Antonio Lavareda, Ipespe –

“A questão não é o método, mas a base da pirâmide. Quanto mais pobre o eleitor, maior é a tendência da votação de Lula. Entre os que recebem menos de 1 salário mínimo, ele chega a 70%. Então se você tiver muitos entrevistados dessa faixa, a taxa dele será maior”.

“Usamos a variável de controle que é a votação de 2018. A amostra de entrevistados deve refletir o resultado de 56% a 44% pró-Bolsonaro na eleição passada porque isso assegura um resultado confiável”.

Rodolfo Costa Pinto, PoderData –

“Não é pequeno o constrangimento dos bolsonaristas em assumir o voto no presidente neste momento ou a resistência daqueles bolsonaristas que se recusam a participar de pesquisas”.

“Em 2018, registramos esse voto envergonhado.

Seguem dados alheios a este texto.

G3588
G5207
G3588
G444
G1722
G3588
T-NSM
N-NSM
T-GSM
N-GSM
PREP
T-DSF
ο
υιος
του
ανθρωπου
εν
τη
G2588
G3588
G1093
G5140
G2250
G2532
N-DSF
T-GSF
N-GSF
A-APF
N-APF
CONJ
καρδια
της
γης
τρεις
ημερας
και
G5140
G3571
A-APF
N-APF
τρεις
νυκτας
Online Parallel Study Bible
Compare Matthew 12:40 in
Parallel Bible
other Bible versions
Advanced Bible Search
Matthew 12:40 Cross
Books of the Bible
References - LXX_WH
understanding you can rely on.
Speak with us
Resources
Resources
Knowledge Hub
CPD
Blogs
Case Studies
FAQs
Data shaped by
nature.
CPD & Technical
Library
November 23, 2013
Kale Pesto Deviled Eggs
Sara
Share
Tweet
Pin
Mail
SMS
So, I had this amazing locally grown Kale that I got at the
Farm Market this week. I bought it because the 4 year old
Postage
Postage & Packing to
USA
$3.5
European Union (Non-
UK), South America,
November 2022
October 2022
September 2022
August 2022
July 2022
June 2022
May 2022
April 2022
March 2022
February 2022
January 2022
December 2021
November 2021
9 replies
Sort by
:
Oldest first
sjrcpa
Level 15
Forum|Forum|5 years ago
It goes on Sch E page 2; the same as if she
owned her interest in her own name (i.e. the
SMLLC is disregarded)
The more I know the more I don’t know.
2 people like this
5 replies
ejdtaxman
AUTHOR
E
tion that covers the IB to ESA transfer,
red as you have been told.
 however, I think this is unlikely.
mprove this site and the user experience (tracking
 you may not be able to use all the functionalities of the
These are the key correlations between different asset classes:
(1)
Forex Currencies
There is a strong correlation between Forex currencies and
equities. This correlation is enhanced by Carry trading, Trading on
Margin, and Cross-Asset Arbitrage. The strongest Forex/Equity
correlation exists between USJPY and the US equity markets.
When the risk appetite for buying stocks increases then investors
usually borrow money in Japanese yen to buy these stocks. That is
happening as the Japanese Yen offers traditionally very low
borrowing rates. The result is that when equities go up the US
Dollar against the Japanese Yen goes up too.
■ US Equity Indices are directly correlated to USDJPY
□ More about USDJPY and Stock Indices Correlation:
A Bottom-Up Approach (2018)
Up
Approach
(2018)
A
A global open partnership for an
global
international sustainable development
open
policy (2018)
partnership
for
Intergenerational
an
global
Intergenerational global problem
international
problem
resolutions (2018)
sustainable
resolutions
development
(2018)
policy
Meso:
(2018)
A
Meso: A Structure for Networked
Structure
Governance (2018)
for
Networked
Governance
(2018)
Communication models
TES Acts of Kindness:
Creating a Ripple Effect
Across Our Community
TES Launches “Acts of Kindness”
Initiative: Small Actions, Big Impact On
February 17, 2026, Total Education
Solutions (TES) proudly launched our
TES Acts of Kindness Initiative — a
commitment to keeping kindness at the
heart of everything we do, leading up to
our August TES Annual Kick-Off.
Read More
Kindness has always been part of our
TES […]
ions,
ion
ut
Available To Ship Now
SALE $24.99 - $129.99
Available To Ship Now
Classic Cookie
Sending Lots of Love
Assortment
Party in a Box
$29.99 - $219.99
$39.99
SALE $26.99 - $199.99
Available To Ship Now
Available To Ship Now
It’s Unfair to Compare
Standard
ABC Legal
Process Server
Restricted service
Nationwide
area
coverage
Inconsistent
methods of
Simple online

Enquanto nas pesquisas presenciais, a Marina Silva estava em segundo ou terceiro lugar até setembro, nas nossas ela já figurava com menos de dois dígitos desde abril. O resultado final mostrou que as nossas pesquisas indicavam melhor o humor do eleitorado. Uma possibilidade é que os eleitores se sentiam constrangidos a responder o voto pelo Bolsonaro a um entrevistador, mas se sentiam mais livres ao telefone”.

“Todos têm telefone no Brasil, mesmo os mais pobres”.

“Somos os únicos a fazer pesquisas quinzenais, uma regularidade que que nos dá segurança do resultado”.

“Os dois métodos (telefônica presencial) são válidos, Tudo depende do ponto de partida. Eles são bons para monitorar a variação da opinião pública a partir desse ponto de partida”.